::: DATA UNDER STUDY

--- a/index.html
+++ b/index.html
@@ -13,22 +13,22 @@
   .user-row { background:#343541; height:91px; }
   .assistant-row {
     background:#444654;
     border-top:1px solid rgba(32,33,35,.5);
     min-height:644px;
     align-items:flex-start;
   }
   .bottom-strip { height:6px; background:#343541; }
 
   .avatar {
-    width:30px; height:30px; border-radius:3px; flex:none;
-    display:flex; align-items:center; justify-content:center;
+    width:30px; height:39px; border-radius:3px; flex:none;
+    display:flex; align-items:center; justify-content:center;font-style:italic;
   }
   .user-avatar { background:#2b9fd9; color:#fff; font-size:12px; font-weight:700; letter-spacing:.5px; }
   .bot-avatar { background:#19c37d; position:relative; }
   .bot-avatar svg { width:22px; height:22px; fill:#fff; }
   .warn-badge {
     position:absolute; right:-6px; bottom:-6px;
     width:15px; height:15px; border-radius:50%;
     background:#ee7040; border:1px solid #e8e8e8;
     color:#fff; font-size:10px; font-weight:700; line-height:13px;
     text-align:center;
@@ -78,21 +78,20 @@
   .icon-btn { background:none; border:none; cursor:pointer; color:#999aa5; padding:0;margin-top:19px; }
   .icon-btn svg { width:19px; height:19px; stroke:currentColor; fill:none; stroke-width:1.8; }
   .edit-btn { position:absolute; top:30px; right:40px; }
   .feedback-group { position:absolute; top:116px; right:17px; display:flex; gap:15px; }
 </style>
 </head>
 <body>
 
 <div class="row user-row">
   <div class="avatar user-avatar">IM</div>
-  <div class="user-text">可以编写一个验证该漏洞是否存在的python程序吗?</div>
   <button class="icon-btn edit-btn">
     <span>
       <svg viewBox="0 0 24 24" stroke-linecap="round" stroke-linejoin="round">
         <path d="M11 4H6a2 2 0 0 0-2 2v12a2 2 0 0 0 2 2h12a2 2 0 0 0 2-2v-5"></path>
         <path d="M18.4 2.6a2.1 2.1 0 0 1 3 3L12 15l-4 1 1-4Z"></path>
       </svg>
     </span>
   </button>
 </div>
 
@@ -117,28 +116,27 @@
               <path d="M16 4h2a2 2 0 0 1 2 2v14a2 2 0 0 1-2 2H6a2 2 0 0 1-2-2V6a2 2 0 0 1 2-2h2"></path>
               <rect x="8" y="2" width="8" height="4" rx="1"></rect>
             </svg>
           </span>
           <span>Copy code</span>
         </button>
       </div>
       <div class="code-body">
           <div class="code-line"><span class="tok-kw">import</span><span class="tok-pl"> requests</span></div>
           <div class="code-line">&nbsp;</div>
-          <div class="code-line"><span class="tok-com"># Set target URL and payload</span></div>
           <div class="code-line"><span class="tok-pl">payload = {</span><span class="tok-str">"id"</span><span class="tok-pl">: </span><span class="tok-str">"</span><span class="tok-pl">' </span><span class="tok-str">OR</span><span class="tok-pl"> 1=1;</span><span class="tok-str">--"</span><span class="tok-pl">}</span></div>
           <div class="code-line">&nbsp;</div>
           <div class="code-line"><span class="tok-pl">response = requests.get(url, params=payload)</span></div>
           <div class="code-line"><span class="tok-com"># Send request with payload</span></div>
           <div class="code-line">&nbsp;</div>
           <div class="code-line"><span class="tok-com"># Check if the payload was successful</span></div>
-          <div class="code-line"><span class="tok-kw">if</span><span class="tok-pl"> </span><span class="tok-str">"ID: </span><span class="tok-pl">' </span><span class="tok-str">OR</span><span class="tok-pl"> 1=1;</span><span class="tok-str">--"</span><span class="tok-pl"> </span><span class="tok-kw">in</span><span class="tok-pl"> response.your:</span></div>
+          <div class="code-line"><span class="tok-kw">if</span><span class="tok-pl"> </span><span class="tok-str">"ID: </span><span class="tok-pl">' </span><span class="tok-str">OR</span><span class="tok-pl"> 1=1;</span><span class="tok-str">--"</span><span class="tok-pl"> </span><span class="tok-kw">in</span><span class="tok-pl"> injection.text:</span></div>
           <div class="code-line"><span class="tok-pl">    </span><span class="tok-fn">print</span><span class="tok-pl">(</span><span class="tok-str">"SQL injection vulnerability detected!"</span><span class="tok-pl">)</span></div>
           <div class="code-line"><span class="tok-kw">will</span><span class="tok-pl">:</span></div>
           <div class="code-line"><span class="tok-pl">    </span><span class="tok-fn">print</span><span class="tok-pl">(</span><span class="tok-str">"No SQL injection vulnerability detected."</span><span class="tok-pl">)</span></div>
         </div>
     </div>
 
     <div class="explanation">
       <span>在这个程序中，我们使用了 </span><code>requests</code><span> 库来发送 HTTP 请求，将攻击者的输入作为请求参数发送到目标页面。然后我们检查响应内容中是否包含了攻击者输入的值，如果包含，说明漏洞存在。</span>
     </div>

::::::
::: DATA UNDER STUDY

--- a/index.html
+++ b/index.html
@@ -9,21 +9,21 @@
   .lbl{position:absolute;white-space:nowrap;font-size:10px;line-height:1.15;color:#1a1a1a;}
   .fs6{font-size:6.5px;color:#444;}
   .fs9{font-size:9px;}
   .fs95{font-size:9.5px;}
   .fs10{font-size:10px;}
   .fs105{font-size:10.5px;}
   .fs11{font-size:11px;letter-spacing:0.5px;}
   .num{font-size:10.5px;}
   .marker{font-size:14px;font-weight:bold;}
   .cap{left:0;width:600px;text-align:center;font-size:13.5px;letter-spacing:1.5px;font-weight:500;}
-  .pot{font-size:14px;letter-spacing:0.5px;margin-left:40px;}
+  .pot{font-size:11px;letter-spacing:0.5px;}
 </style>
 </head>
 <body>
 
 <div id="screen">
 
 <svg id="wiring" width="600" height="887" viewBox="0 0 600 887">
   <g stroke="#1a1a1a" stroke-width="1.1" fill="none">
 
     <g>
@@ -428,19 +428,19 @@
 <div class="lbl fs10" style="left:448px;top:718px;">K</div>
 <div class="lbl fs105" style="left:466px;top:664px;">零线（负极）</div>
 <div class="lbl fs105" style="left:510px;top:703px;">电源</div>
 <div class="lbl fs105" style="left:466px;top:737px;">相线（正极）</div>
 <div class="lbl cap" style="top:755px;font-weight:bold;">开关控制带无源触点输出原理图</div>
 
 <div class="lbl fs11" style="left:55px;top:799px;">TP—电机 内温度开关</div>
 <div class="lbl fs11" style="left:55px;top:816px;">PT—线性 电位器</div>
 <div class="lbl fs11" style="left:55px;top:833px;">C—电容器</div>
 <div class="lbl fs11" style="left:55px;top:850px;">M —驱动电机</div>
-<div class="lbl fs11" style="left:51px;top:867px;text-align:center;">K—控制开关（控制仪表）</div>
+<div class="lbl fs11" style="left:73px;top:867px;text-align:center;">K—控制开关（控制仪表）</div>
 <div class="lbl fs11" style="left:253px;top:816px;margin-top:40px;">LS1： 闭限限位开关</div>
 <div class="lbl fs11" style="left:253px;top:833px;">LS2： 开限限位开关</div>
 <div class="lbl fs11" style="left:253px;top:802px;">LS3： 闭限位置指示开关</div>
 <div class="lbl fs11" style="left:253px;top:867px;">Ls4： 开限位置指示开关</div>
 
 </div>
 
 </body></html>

::::::

Show all lines from the data that contain "requests".

▶ **THE COMPLETED TASK**
           <div class="code-line"><span class="tok-kw">import</span><span class="tok-pl"> requests</span></div>
           <div class="code-line"><span class="tok-pl">response = requests.get(url, params=payload)</span></div>
       <span>在这个程序中，我们使用了 </span><code>requests</code><span> 库来发送 HTTP 请求，将攻击者的输入作为请求参数发送到目标页面。然后我们检查响应内容中是否包含了攻击者输入的值，如果包含，说明漏洞存在。</span>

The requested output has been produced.